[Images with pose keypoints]
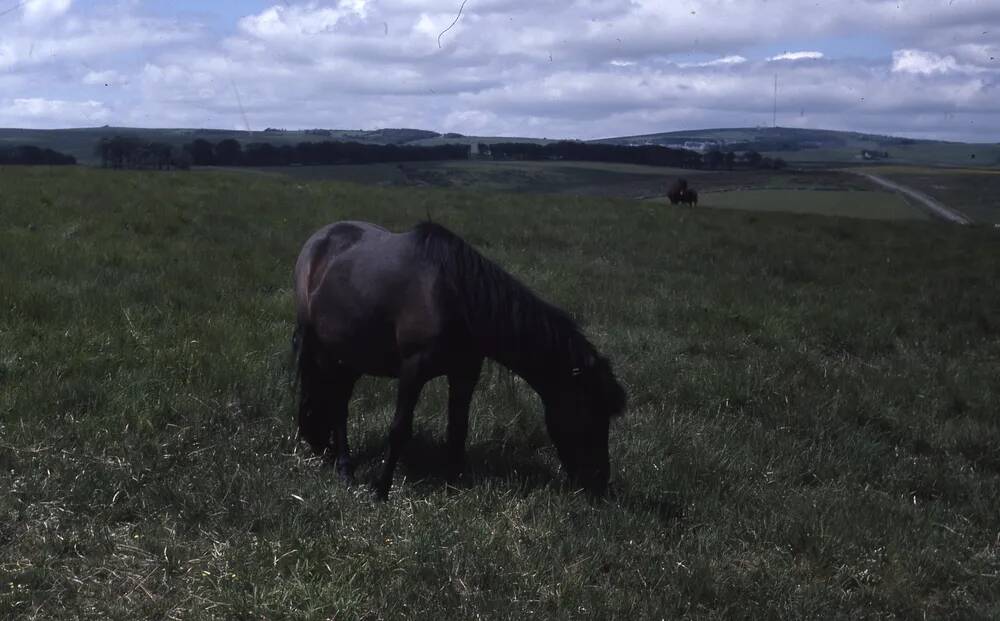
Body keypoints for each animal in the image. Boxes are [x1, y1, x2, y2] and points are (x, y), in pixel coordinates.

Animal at [292, 220, 624, 496]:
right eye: (589, 413)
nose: (599, 482)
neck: (454, 296)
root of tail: (317, 243)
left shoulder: (466, 371)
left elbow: (457, 428)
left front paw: (453, 483)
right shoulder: (413, 371)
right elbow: (399, 429)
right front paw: (381, 490)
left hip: (351, 357)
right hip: (327, 354)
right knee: (337, 408)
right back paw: (345, 469)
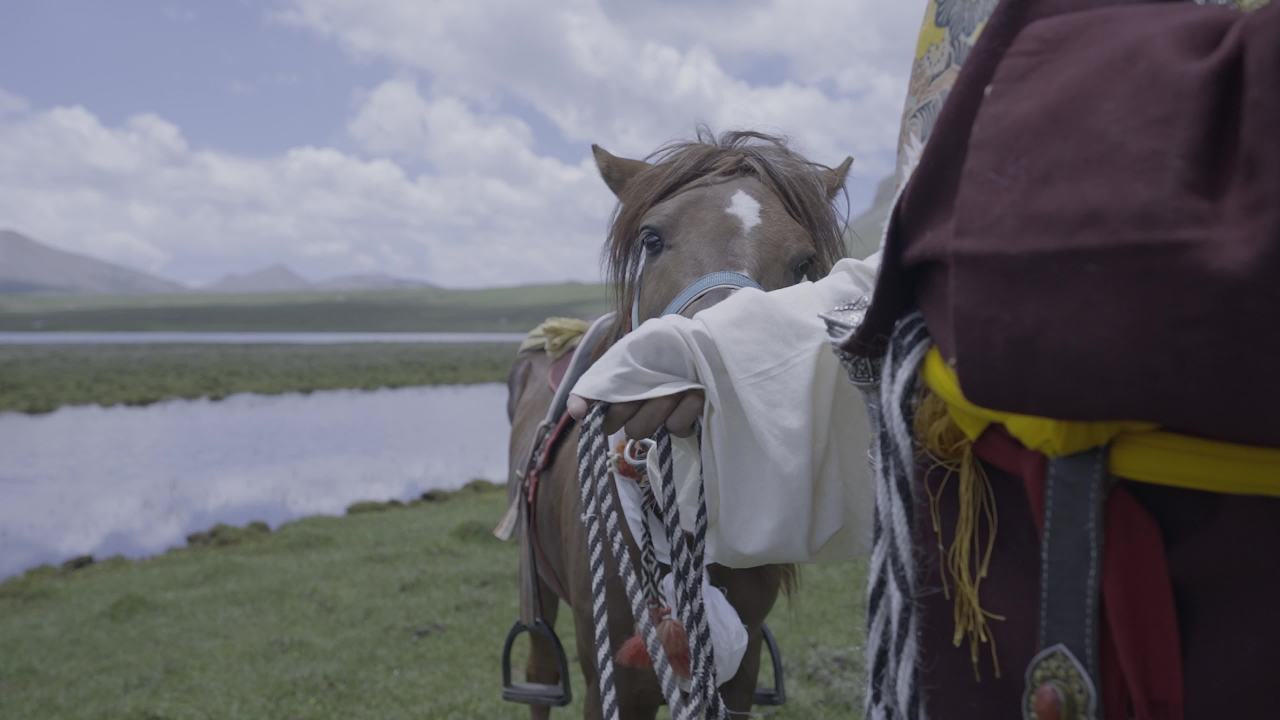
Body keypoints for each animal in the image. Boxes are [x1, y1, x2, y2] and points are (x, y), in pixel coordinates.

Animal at [505, 129, 852, 719]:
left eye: (805, 262)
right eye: (652, 238)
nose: (713, 373)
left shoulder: (740, 673)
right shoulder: (616, 680)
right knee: (539, 672)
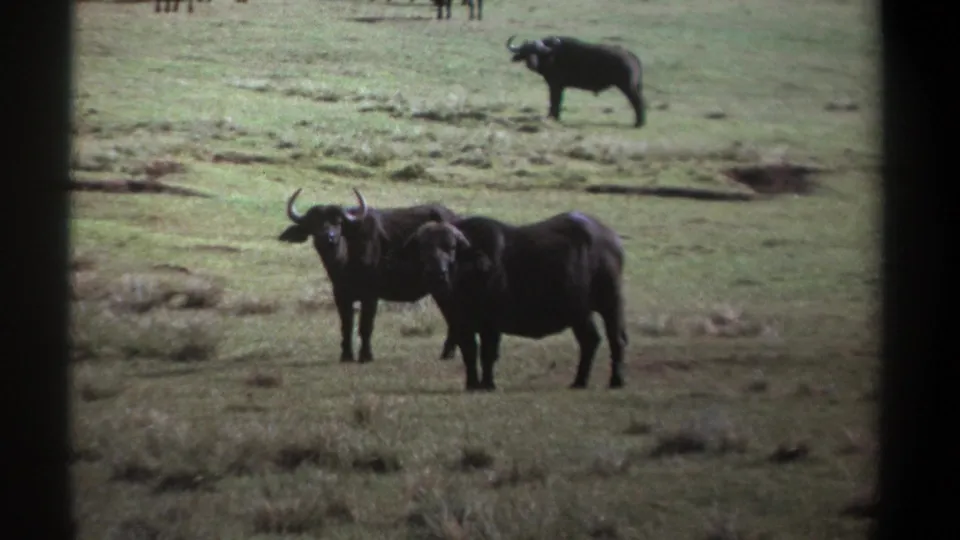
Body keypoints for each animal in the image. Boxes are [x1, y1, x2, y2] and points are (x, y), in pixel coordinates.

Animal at [279, 187, 460, 363]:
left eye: (338, 222)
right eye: (313, 223)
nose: (327, 237)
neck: (346, 259)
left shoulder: (371, 295)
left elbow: (365, 326)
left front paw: (366, 355)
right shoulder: (340, 295)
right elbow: (346, 325)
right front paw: (346, 355)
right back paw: (447, 352)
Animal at [400, 212, 628, 391]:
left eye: (452, 247)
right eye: (423, 248)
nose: (437, 272)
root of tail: (612, 239)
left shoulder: (491, 323)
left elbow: (488, 352)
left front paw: (488, 384)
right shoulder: (461, 323)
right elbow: (469, 352)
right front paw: (472, 384)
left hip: (609, 303)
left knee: (615, 339)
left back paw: (614, 380)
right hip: (580, 312)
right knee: (591, 340)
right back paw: (580, 381)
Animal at [505, 35, 647, 128]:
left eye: (537, 52)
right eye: (525, 51)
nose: (531, 64)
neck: (552, 55)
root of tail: (631, 56)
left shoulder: (555, 85)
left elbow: (554, 100)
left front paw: (552, 116)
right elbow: (557, 101)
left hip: (628, 86)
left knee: (637, 102)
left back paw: (639, 123)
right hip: (636, 86)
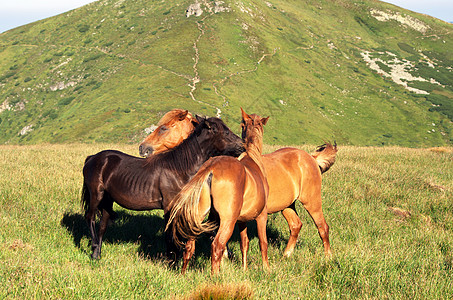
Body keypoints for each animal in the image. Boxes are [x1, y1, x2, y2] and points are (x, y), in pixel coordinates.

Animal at [81, 116, 244, 260]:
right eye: (226, 132)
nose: (242, 146)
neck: (180, 169)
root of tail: (92, 158)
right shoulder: (169, 208)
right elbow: (170, 237)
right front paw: (171, 261)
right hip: (96, 195)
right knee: (90, 218)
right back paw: (94, 248)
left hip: (107, 201)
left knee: (102, 226)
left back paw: (97, 254)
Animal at [168, 109, 270, 276]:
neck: (252, 159)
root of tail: (211, 167)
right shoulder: (261, 215)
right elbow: (263, 242)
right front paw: (266, 269)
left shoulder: (241, 221)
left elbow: (244, 243)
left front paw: (244, 269)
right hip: (228, 221)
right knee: (217, 246)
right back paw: (215, 277)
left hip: (200, 215)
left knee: (189, 247)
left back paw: (184, 273)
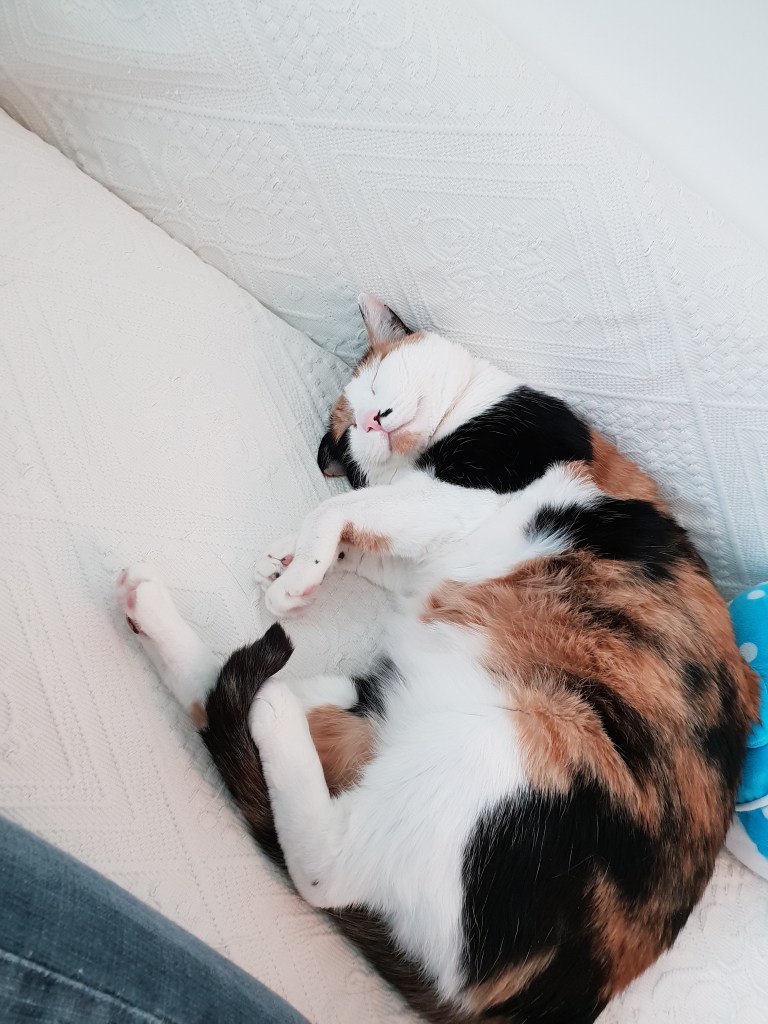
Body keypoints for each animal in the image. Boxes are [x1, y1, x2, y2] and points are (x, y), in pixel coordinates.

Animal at [118, 293, 759, 1024]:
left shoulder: (472, 485)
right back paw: (159, 613)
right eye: (350, 430)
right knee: (233, 714)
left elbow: (340, 511)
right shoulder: (424, 537)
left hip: (508, 742)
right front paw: (290, 562)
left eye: (375, 381)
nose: (373, 418)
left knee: (324, 868)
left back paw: (271, 705)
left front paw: (295, 571)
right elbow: (358, 526)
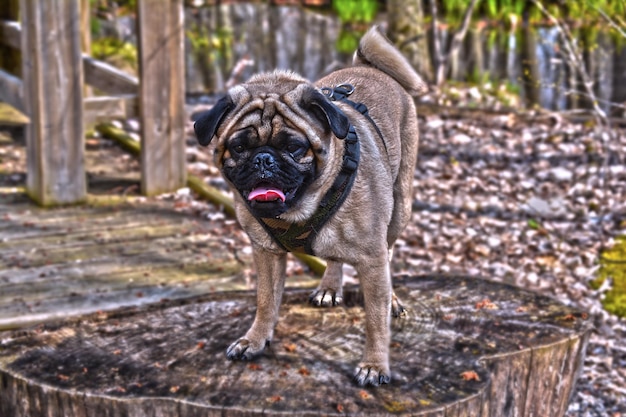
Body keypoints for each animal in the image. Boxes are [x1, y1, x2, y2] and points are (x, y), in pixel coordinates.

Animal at [191, 25, 424, 384]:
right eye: (239, 147)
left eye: (294, 147)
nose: (264, 159)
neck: (300, 209)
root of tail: (369, 67)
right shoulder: (266, 253)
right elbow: (266, 301)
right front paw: (255, 339)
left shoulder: (372, 261)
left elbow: (375, 318)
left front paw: (375, 364)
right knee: (335, 258)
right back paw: (329, 286)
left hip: (400, 208)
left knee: (389, 250)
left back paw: (392, 299)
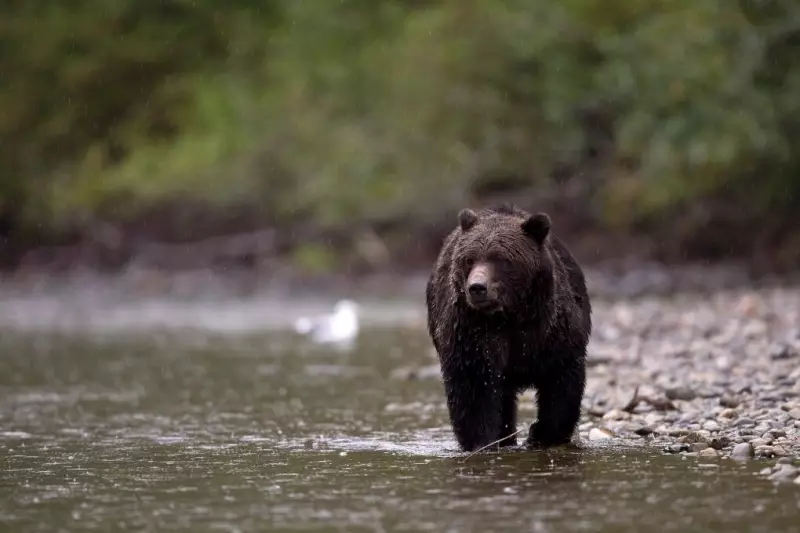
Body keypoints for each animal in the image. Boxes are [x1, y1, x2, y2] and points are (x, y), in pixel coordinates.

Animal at [425, 203, 591, 452]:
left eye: (501, 259)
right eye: (469, 259)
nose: (477, 287)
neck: (510, 316)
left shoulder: (553, 331)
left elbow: (562, 381)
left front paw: (541, 434)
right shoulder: (472, 332)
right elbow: (473, 387)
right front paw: (482, 441)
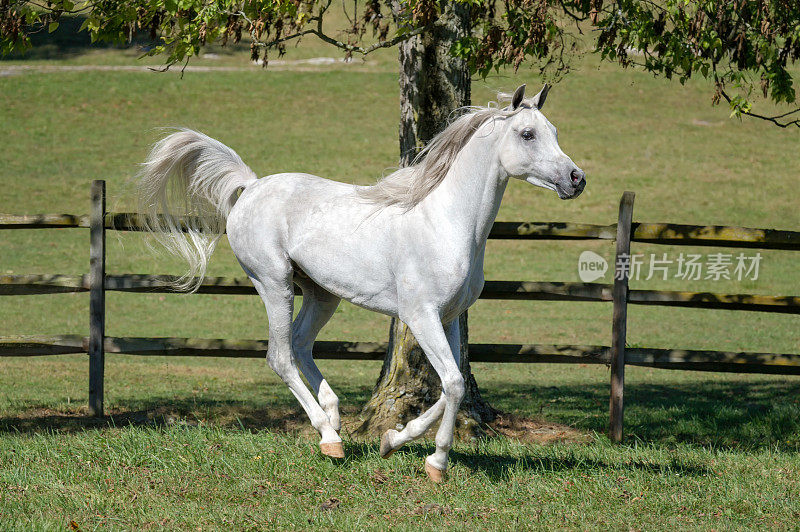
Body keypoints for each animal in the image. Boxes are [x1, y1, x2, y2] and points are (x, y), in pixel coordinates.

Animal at [138, 84, 584, 482]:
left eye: (554, 130)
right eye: (527, 134)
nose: (576, 179)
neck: (445, 223)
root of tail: (251, 186)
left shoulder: (451, 316)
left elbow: (448, 386)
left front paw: (393, 440)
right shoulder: (420, 316)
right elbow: (455, 384)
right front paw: (436, 463)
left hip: (321, 294)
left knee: (300, 343)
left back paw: (333, 417)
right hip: (273, 283)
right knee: (280, 356)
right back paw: (329, 438)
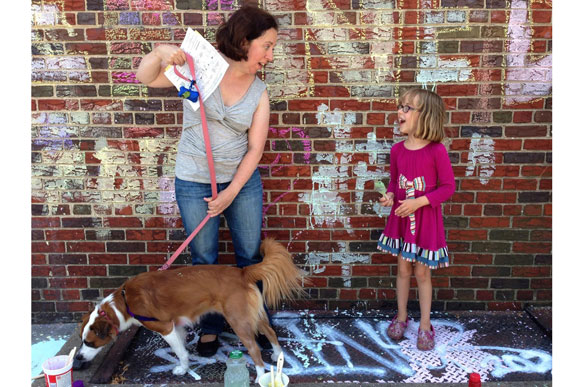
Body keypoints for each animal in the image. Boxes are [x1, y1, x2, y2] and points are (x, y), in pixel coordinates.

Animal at [76, 239, 306, 382]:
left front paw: (182, 369)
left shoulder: (165, 327)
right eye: (82, 340)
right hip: (253, 316)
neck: (124, 302)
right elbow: (183, 350)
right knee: (271, 332)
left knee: (255, 350)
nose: (78, 359)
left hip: (238, 320)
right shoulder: (176, 326)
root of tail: (242, 272)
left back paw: (259, 376)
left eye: (90, 342)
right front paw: (185, 366)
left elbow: (180, 352)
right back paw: (278, 354)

_Try it:_
Retype the data word for word and keep the pictures out of it.

_Reply:_
Body keypoints for each animal in the image. Boxes are [x1, y1, x2, y2] and points are (x, y), in pixel coordinates.

Animal at [292, 220, 624, 496]:
right eye: (589, 413)
nose: (599, 482)
neck: (454, 296)
root of tail: (317, 243)
left shoulder: (466, 371)
left elbow: (457, 428)
left front paw: (453, 483)
right shoulder: (413, 371)
right elbow: (399, 429)
right front paw: (381, 490)
left hip: (351, 357)
right hip: (327, 354)
right knee: (337, 408)
right back paw: (345, 469)
Body keypoints for each animal in the image. Boxes are [x1, y1, x2, y2] and points are (x, y), in pixel coordinates.

Animal at [505, 129, 852, 719]:
left eye: (805, 262)
right eye: (652, 238)
nose: (713, 373)
left shoulder: (740, 673)
right shoulder: (616, 680)
right knee: (539, 672)
Body keypoints for each animal in the image. Boxes are [x1, y1, x2, y2] and points are (x, y), in pixel coordinates.

Animal at [279, 187, 460, 363]:
left eye: (338, 222)
right eye: (313, 223)
nose: (327, 237)
neck: (346, 259)
left shoulder: (371, 295)
left elbow: (365, 326)
left front paw: (366, 355)
right shoulder: (340, 295)
right elbow: (346, 325)
right front paw: (346, 355)
right back paw: (447, 352)
Animal at [400, 212, 628, 391]:
left eye: (452, 247)
right eye: (423, 248)
nose: (437, 272)
root of tail: (612, 239)
left shoulder: (491, 323)
left elbow: (488, 352)
left front paw: (488, 384)
right shoulder: (461, 323)
right elbow: (469, 352)
right front paw: (472, 384)
left hip: (609, 303)
left knee: (615, 339)
left back paw: (614, 380)
right hip: (580, 312)
right knee: (591, 340)
right back paw: (580, 381)
Animal at [505, 35, 647, 128]:
left eye: (537, 52)
right eye: (525, 51)
nose: (531, 64)
neck: (552, 55)
root of tail: (631, 56)
left shoulder: (555, 85)
left elbow: (554, 100)
left front paw: (552, 116)
right elbow: (557, 101)
left hip: (628, 86)
left knee: (637, 102)
left back paw: (639, 123)
right hip: (636, 86)
Body keypoints for each animal in the image. Boxes are [x1, y1, x2, y2] and points are (x, y), in pixel coordinates.

Animal at [81, 116, 244, 260]:
right eye: (226, 132)
nose: (242, 146)
neck: (180, 169)
root of tail: (92, 158)
right shoulder: (169, 208)
right elbow: (170, 237)
right front paw: (171, 261)
right hip: (96, 195)
right knee: (90, 218)
right back paw: (94, 248)
left hip: (107, 201)
left knee: (102, 226)
left back paw: (97, 254)
Animal at [168, 109, 270, 276]:
neck: (252, 159)
root of tail: (211, 167)
right shoulder: (261, 215)
right elbow: (263, 242)
right front paw: (266, 269)
left shoulder: (241, 221)
left elbow: (244, 243)
left front paw: (244, 269)
right hip: (228, 221)
right knee: (217, 246)
right back paw: (215, 277)
left hip: (200, 215)
left knee: (189, 247)
left back paw: (184, 273)
Body keypoints for each animal in the image. Boxes are [x1, y1, x2, y2] and points are (x, y), in pixel coordinates.

Animal at [118, 293, 759, 1024]:
left shoulder: (472, 485)
right back paw: (159, 613)
right eye: (350, 430)
right knee: (233, 714)
left elbow: (340, 511)
right shoulder: (424, 537)
left hip: (508, 742)
right front paw: (290, 562)
left eye: (375, 381)
nose: (373, 418)
left knee: (324, 868)
left back paw: (271, 705)
left front paw: (295, 571)
right elbow: (358, 526)
Body keypoints for each animal in the image. Boxes are [x1, y1, x2, y2] and points are (x, y), in pixel coordinates.

Animal at [191, 25, 424, 384]:
right eye: (239, 147)
left eye: (294, 147)
nose: (264, 159)
neck: (300, 209)
root of tail: (369, 67)
right shoulder: (266, 253)
right elbow: (266, 301)
right front paw: (255, 339)
left shoulder: (372, 261)
left elbow: (375, 318)
left front paw: (375, 364)
right knee: (335, 258)
right back paw: (329, 286)
left hip: (400, 208)
left knee: (389, 250)
left back paw: (392, 299)
Body keypoints for each animal in the image. Boxes are [x1, y1, x2, y2] and points are (x, y), in pixel coordinates.

Animal at [425, 203, 591, 452]:
left eye: (501, 259)
right eye: (469, 259)
nose: (477, 287)
neck: (510, 316)
left shoulder: (553, 331)
left elbow: (562, 381)
left front paw: (541, 434)
right shoulder: (472, 332)
right elbow: (473, 387)
right front paw: (482, 441)
Body keypoints for each animal in the image. Boxes are [x1, y1, x2, y2] and points are (x, y), in pixel coordinates.

Animal at [138, 84, 584, 482]:
left eye: (554, 130)
right eye: (527, 134)
nose: (576, 179)
neck: (445, 223)
root of tail: (251, 186)
left shoulder: (451, 316)
left elbow: (448, 386)
left front paw: (393, 440)
right shoulder: (420, 316)
right elbow: (455, 384)
right front paw: (436, 463)
left hip: (321, 294)
left knee: (300, 343)
left back paw: (333, 417)
right hip: (273, 283)
right knee: (280, 356)
right back paw: (329, 438)
Body keypoints for each animal in the image. Boxes are [x1, y1, x2, y2] and points are (x, y), in pixel coordinates.

Animal at [76, 239, 306, 382]:
left front paw: (182, 369)
left shoulder: (165, 327)
right eye: (82, 340)
right hip: (253, 316)
neck: (124, 302)
right elbow: (183, 350)
right knee: (271, 332)
left knee: (255, 350)
nose: (78, 359)
left hip: (238, 320)
right shoulder: (176, 326)
root of tail: (242, 272)
left back paw: (259, 376)
left eye: (90, 342)
right front paw: (185, 366)
left elbow: (180, 352)
right back paw: (278, 354)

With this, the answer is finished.